Defines two fundamental execution paradigms that a Model Execution Graph resolves.

• Dynamic Graph (Eager Mode): Operations are executed immediately as defined by Python code. Flexible but high runtime overhead due to interpreter and framework logic.
• Static Graph: The full computation is defined and optimized ahead of time (AOT), as in a Model Execution Graph. This eliminates runtime decision-making, enabling aggressive optimizations. Frameworks like PyTorch (via torch.compile/TorchScript) and TensorFlow (via tf.function) convert dynamic code into a static graph to achieve production-grade performance.
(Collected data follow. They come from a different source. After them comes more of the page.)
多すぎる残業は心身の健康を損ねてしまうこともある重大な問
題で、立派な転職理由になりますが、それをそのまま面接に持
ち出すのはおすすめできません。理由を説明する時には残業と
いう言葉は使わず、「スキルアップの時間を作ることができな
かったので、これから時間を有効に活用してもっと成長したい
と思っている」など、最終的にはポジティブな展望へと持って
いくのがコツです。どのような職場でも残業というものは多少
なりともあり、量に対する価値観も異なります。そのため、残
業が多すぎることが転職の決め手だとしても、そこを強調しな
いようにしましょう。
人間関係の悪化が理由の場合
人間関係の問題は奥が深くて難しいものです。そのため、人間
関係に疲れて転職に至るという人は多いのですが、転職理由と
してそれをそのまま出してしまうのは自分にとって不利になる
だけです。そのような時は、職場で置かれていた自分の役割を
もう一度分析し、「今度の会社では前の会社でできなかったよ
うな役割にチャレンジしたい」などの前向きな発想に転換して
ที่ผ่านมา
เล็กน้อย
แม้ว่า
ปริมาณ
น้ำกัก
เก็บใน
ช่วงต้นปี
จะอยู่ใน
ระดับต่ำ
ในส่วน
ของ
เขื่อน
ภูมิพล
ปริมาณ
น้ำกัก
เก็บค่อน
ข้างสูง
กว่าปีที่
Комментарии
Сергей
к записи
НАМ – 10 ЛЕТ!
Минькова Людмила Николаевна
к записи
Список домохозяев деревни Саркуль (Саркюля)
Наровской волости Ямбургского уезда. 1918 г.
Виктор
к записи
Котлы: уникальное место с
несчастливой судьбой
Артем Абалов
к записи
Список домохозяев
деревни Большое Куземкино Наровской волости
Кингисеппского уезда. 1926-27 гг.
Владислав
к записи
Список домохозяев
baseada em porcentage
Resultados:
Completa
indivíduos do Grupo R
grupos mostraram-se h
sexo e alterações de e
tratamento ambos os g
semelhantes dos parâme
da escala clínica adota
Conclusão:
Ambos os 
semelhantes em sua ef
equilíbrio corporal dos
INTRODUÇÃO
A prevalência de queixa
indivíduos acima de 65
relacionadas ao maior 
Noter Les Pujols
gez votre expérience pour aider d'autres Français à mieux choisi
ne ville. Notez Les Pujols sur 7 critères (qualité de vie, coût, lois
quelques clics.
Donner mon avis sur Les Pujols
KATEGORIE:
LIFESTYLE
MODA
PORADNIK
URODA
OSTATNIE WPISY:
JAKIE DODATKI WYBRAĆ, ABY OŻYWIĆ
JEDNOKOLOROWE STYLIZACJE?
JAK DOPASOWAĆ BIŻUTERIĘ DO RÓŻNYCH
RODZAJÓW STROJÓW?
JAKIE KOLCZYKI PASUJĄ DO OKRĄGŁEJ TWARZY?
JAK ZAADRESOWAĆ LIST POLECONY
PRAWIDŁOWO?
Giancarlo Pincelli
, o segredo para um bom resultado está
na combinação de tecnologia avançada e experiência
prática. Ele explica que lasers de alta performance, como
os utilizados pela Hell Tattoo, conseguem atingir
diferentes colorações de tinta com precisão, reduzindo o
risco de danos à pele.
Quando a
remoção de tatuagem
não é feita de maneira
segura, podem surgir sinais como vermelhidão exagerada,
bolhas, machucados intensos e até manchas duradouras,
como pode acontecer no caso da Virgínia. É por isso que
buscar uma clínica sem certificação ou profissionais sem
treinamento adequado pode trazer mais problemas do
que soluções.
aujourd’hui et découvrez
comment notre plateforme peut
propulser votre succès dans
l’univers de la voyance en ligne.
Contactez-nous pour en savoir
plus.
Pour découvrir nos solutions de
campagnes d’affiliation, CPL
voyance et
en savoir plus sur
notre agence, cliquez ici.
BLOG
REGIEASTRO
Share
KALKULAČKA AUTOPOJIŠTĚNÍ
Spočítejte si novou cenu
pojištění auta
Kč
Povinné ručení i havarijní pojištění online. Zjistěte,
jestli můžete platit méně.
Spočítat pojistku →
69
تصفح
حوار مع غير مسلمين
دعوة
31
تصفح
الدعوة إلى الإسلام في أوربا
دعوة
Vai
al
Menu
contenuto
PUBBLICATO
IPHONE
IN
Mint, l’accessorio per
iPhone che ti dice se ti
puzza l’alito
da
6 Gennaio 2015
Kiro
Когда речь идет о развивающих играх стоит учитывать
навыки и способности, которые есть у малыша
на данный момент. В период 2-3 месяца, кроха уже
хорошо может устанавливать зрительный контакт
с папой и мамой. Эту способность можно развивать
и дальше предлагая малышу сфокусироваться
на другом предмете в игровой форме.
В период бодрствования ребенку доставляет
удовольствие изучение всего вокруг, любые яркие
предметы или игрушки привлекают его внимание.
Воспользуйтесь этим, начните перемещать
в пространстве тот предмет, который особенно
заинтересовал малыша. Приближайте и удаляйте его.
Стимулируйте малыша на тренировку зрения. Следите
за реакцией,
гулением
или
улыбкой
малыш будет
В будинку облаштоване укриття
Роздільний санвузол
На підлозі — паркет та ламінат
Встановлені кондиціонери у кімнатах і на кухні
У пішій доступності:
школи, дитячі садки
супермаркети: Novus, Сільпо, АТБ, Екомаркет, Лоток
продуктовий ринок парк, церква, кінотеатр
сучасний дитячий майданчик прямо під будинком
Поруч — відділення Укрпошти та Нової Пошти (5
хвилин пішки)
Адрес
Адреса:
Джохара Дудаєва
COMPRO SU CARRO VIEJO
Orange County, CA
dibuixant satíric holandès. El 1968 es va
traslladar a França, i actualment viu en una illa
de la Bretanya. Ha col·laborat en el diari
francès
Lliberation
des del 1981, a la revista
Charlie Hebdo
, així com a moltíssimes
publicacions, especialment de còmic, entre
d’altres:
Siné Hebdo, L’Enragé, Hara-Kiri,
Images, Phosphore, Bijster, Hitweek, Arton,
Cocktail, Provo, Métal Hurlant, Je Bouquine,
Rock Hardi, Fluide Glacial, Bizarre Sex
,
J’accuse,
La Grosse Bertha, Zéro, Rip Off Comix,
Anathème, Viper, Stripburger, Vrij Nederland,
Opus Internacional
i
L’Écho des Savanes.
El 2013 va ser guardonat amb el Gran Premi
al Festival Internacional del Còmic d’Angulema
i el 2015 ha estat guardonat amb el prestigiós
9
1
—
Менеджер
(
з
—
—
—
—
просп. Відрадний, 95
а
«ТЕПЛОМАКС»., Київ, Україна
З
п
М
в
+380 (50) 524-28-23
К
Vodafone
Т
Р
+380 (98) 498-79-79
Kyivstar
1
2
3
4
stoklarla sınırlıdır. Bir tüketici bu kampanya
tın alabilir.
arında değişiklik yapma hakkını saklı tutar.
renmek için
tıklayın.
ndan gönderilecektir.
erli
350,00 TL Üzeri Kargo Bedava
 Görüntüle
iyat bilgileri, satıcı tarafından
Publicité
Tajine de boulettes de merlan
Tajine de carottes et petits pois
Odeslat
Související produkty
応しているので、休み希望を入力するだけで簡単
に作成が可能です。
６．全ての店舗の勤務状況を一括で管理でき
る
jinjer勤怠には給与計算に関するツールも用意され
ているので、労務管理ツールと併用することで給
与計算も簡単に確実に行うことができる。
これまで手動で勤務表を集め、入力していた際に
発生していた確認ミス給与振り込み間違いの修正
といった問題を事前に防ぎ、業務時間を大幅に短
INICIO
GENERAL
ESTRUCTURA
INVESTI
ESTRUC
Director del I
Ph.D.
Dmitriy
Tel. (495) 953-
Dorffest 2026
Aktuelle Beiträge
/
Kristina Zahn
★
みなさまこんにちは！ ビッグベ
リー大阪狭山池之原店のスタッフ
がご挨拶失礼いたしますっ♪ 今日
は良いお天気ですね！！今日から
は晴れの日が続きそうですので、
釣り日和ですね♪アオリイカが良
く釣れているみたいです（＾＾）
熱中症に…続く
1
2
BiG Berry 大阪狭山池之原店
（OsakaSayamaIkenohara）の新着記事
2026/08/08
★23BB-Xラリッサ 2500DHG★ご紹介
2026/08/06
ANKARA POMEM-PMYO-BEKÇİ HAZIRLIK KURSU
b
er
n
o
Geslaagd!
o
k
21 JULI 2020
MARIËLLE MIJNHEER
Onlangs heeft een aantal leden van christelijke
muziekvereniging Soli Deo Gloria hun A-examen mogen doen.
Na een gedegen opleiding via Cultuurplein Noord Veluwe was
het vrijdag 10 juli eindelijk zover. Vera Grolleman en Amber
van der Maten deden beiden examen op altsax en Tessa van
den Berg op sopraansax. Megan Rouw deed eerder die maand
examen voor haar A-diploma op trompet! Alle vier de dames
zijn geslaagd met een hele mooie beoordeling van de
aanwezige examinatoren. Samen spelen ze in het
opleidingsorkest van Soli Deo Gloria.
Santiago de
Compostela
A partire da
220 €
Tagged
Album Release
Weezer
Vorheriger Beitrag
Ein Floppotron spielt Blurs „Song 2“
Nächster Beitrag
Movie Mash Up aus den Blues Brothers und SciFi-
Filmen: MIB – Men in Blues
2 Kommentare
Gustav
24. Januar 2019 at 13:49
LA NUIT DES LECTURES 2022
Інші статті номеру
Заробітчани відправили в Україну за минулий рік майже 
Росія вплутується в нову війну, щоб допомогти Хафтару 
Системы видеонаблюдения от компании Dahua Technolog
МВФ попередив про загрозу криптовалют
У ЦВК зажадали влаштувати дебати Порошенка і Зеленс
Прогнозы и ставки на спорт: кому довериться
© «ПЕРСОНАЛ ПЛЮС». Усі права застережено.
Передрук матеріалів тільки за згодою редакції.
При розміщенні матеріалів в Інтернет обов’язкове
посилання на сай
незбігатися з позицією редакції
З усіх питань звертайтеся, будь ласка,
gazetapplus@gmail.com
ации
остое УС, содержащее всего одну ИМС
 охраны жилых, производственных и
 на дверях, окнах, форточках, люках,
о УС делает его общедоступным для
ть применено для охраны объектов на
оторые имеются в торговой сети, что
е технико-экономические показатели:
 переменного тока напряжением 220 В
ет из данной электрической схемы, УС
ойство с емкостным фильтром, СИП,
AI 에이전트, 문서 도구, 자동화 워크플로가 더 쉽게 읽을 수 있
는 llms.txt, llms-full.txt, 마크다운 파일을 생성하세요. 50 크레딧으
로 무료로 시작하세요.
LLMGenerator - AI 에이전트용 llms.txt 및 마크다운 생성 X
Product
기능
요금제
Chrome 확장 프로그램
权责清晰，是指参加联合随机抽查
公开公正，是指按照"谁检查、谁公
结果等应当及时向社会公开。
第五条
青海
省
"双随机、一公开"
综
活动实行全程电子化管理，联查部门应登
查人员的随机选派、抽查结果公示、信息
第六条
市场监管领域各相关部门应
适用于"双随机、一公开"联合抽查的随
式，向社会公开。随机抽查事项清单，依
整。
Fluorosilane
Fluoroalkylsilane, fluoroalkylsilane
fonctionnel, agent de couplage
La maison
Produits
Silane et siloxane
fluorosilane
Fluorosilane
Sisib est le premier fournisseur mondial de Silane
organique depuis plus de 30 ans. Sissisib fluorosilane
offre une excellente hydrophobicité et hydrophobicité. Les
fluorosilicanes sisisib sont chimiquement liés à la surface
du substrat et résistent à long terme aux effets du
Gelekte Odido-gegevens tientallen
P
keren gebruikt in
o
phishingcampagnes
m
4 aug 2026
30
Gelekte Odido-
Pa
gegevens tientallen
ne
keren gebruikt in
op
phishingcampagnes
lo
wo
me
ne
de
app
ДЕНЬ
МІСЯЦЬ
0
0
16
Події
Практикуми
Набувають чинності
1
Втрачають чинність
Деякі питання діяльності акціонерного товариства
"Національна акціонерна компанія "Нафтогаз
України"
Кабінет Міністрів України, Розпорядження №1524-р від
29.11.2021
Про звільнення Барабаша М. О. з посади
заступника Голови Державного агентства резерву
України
The latency cost associated with scheduling and initiating the execution of a single operation (kernel) on a GPU. This overhead is fixed per kernel and becomes a severe bottleneck when a model comprises thousands of small, sequential operations. A primary goal of the Model Execution Graph is to minimize this overhead by:

• Fusing operators into fewer, larger kernels.
• Optimizing kernel selection for the specific data shapes and hardware. Profiling tools measure this to justify graph compilation, as reducing kernel launches directly lowers GPU idle time and improves latency.

The total time delay between submitting an input and receiving the model's output. The Model Execution Graph is the primary engineering artifact for minimizing compute latency. Its optimizations target the major components of inference latency:

• Prefilling Latency: Reduced via optimized forward passes for the prompt.
• Decoding Latency: Reduced via efficient autoregressive step kernels.
• GPU Execution Time: Minimized through kernel fusion and optimal scheduling. By providing a static, optimized computation plan, the graph eliminates runtime overhead, making predictable, low-latency inference possible and enabling the meeting of strict Service Level Objectives (SLOs).